Ia mengaku hanya mendapat kabar penunjukan tersebut pada waktu dini hari tadi.
“Dini hari. (Ditelepon atau tidaknya) ya itu kan teknis ya. Yang jelas kami ditunjuk, amanah dari Tuhan melalui Pak Jaksa Agung untuk melaksanakan tugas-tugas teknis manajerial di Jampidsus,” ungkap Rudi.
Diketahui, penunjukan Rudi Margono sebagai Plt. Jampidsus berdasarkan Surat Perintah Jaksa Agung Nomor PRINT-76/A/JA/07/2026/ untuk menjamin kesinambungan tugas di lingkungan Kejaksaan Agung RI.
Sementara Kepala Pusat Penerangan Hukum (Kapuspenkum) Kejagung, Anang Supriatna, menegaskan bahwa pergantian kepemimpinan ini tidak akan mempengaruhi proses penegakan hukum.

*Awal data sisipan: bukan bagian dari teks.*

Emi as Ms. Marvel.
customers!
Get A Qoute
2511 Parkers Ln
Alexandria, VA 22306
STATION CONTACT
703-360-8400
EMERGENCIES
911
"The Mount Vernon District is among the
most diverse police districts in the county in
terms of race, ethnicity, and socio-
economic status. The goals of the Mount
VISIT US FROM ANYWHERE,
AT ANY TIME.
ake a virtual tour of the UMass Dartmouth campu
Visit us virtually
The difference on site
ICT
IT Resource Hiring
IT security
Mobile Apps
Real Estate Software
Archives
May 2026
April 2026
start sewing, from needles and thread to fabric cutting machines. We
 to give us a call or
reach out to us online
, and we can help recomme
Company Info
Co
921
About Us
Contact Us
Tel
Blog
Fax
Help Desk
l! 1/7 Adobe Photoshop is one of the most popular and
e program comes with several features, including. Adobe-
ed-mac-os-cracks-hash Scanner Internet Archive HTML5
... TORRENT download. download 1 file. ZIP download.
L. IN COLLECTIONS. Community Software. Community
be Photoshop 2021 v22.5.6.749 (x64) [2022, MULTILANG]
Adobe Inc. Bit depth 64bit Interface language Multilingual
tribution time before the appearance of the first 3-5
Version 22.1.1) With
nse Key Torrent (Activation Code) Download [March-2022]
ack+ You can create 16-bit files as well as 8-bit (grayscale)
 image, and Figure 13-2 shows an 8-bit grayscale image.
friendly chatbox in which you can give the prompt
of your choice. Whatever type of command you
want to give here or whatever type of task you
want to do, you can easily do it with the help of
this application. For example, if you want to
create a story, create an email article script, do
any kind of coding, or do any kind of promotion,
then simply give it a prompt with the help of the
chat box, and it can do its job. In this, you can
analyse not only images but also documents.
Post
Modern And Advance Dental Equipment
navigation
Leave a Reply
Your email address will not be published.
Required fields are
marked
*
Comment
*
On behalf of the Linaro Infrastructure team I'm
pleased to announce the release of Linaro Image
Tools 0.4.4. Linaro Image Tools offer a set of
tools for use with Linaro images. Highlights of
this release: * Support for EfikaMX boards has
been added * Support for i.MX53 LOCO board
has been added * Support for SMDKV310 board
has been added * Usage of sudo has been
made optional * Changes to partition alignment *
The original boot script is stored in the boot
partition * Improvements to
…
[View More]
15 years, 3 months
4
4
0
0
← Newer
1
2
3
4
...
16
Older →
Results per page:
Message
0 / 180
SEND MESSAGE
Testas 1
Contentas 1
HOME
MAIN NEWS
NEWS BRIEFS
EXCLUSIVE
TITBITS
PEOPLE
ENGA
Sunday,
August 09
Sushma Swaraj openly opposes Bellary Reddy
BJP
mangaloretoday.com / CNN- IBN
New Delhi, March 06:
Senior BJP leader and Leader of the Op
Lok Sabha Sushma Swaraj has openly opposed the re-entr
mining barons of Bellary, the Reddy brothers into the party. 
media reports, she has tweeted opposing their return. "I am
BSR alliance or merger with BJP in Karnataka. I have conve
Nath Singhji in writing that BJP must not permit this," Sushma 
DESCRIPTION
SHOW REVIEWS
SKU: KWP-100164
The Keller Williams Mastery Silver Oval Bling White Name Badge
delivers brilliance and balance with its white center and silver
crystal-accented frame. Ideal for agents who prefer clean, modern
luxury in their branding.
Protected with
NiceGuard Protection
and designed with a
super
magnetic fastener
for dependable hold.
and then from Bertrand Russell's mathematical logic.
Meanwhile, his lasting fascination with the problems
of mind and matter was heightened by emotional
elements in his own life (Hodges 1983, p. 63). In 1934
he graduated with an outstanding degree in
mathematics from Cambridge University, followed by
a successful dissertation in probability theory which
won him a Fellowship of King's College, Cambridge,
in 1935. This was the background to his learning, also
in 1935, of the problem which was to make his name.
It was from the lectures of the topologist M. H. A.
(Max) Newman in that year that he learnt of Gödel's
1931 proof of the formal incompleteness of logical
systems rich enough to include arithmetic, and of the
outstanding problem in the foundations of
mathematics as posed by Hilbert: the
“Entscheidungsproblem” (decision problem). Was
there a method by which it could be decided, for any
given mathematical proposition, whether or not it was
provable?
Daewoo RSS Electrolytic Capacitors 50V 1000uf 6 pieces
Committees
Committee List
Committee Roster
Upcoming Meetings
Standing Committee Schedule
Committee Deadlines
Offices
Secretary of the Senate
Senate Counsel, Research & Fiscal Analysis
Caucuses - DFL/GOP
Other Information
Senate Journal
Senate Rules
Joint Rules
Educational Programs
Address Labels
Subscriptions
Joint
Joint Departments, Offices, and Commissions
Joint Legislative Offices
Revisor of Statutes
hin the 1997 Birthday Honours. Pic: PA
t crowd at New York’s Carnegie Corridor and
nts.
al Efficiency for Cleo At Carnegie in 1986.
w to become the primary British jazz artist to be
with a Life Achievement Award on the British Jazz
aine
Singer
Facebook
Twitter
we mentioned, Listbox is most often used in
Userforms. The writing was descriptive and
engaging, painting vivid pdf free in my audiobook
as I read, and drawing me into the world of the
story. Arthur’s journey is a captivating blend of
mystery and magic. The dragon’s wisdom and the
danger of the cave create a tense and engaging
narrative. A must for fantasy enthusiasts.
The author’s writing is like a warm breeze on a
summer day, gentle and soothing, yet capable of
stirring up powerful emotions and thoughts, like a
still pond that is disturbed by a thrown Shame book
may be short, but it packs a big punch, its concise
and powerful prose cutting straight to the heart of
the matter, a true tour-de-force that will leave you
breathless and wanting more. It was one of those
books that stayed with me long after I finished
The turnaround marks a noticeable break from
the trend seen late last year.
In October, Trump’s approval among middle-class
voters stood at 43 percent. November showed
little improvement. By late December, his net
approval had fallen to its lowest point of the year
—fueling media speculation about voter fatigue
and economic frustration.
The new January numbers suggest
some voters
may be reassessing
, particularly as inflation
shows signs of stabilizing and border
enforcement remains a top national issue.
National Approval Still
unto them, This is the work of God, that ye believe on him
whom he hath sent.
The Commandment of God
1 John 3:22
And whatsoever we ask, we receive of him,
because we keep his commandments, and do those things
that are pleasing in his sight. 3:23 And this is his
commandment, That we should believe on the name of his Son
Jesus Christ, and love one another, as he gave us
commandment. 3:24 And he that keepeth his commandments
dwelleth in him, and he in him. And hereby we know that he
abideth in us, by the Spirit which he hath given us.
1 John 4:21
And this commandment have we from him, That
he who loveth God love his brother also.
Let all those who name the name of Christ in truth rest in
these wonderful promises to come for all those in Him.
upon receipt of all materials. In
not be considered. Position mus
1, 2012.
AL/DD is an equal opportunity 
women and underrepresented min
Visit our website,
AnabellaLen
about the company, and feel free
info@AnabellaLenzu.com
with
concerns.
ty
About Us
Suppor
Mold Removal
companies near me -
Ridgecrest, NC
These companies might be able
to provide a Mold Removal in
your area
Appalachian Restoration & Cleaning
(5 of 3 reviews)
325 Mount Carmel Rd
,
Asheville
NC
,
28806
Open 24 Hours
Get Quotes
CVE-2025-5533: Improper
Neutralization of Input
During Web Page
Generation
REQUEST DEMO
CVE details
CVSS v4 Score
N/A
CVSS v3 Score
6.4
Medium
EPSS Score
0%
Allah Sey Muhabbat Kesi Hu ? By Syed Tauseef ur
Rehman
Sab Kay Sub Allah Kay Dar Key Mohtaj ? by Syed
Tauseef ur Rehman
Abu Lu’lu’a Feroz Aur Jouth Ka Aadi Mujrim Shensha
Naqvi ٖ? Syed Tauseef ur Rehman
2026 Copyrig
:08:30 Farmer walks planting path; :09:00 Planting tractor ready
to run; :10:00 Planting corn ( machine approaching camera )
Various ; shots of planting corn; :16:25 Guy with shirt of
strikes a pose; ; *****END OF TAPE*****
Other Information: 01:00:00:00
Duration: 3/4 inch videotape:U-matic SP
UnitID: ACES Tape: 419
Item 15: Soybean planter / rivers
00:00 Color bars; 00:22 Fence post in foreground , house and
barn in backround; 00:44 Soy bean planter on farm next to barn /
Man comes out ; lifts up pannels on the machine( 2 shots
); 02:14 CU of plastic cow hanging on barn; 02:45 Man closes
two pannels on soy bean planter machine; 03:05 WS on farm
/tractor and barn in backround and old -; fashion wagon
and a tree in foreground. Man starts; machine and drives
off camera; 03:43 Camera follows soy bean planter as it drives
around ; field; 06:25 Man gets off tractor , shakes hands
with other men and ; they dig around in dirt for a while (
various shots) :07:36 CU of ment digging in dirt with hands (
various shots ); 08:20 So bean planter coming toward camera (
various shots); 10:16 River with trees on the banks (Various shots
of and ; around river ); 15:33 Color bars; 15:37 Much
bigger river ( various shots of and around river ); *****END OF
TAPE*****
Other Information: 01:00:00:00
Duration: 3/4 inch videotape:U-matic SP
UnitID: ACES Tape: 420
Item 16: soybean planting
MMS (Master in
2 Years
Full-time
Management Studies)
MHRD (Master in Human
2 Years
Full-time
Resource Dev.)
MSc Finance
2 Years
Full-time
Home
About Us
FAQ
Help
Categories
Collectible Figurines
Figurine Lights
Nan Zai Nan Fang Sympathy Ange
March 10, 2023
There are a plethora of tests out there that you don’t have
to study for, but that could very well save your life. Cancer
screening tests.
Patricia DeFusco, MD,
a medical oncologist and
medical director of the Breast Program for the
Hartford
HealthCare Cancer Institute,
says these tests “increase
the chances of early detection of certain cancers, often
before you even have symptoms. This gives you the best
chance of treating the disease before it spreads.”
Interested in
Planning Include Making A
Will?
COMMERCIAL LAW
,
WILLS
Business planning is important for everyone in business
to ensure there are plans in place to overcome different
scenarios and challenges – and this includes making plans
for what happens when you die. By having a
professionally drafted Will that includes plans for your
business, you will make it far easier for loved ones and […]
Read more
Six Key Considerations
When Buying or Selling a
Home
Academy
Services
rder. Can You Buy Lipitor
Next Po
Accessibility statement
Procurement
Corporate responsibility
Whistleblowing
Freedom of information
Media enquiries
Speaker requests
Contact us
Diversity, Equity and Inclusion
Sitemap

“Seluruh penanganan perkara tindak pidana khusus tetap berjalan secara profesional, independen, dan sesuai ketentuan peraturan perundang-undangan,” tukasnya.
Sebelumnya, Jaksa Agung Muda Tindak Pidana Khusus (Jampidsus) Kejaksaan Agung (Kejagung) RI, Febrie Adriansyah resmi mengundurkan diri dari jabatannya.
Kabar tersebut disampaikan langsung oleh Kepala Pusat Penerangan Hukum Kejagung RI, Anang Supriatna.
Ia mengatakan surat pengunduran diri Febrie resmi diterima oleh Jaksa Agung.